Birthright founder returning looted antiquities to Israel



Eight of the looted artifacts that billionaire philanthropist Michael Steinhardt must return to Israel as part of a deal with prosecutors in New York are still missing.

That’s according to a press release from the Manhattan District Attorney’s office announcing that $5 million in stolen antiquities previously belonging to Steinhardt are being repatriated to Israel, where Steinhardt is a prominent donor to cultural institutions.

Steinhardt, 81, is also one of the founders of Birthright, a program that offers young Jews in the diaspora free trips to Israel.

Three of the repatriated items were already on display at the Israel Museum, which years ago Steinhardt loaned to the museum. Israeli authorities on Tuesday, March 22 took possession of an additional 28 artifacts. The repatriated antiquities include two 7,000-year-old gold masks valued at $500,000 and three even older stone masks worth $650,000.

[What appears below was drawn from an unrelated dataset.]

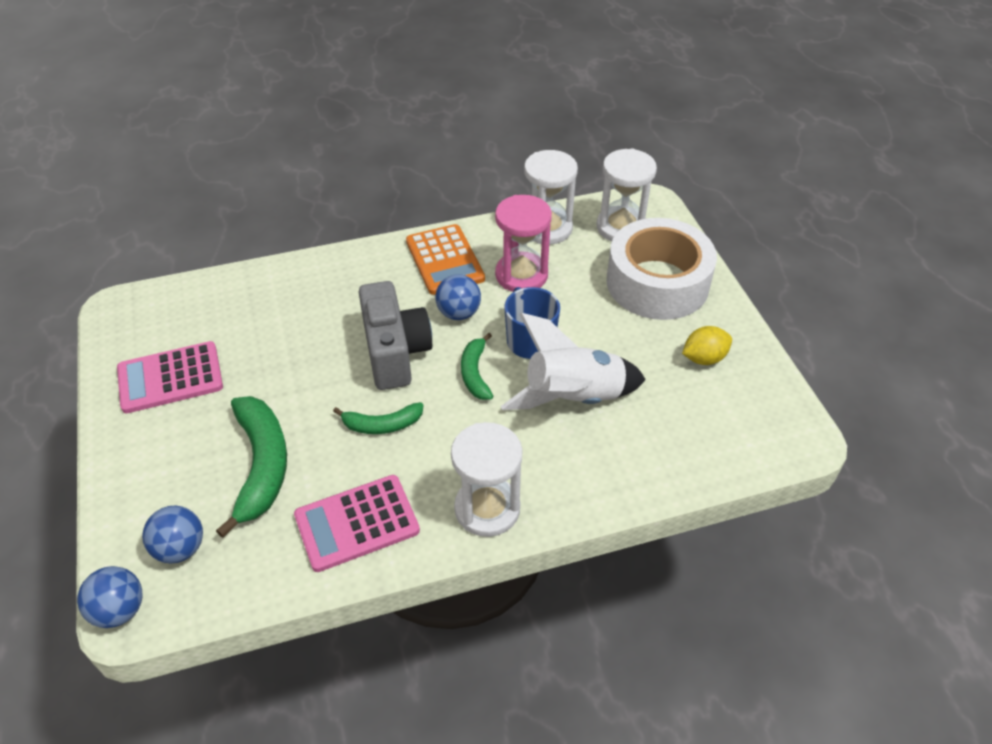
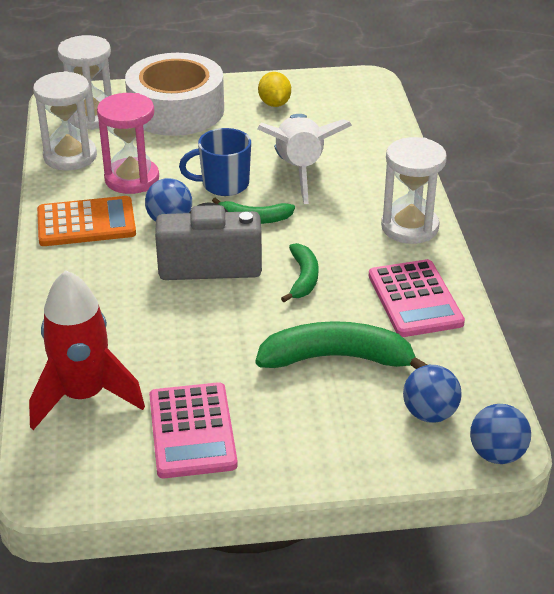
camera: 80 degrees left, 10 degrees down
(214, 306) = (84, 396): none -> red rocket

Several of the items being transferred to Israeli custody were originally looted from the West Bank. One missing object, a fish-shaped amulet, will be handed over to the Palestinian Authority if and when it’s found.

“These rare and beautiful artifacts, which are thousands of years old, have been kept from the public because of illegal looting and trafficking,” Manhattan District Attorney Alvin Bragg said in a statement.

A multi-year criminal investigation, which included several search warrants served at Steinhardt’s home and office, turned up evidence that Steinhardt possessed numerous looted antiquities. While authorities have seized many of them, there are some they never managed to find. These include an ancient sword, seven ivory figurines and the fish-shaped amulet.

The repatriation is a result of a deal struck between prosecutors and Steinhardt in December. To avoid prosecution, Steinhardt agreed to surrender 180 items authorities say he acquired illegally in Israel and 10 other countries. He’s also prohibited from ever trading in antiquities again.

Steinhardt did not admit to wrongdoing, and his lawyers have said that the dealers he bought the objects from deceived him about their legality.

Eitan Klein, deputy director of the theft prevention unit of the Israel Antiquities Authority, participated in a repatriation ceremony held by prosecutors in New York. “These antiquities are priceless for the State of Israel and its people,” Klein said in a statement. “They symbolize our rich and vast cultural heritage. Now, they are being returned to their rightful owners.”

While some in Israel criticized the relationship between Steinhardt and the Israeli cultural institutions he supports in the wake of the revelations, many more Israeli figures seemed to come to his defense, arguing that his contributions to the country outweigh whatever he is alleged to have done.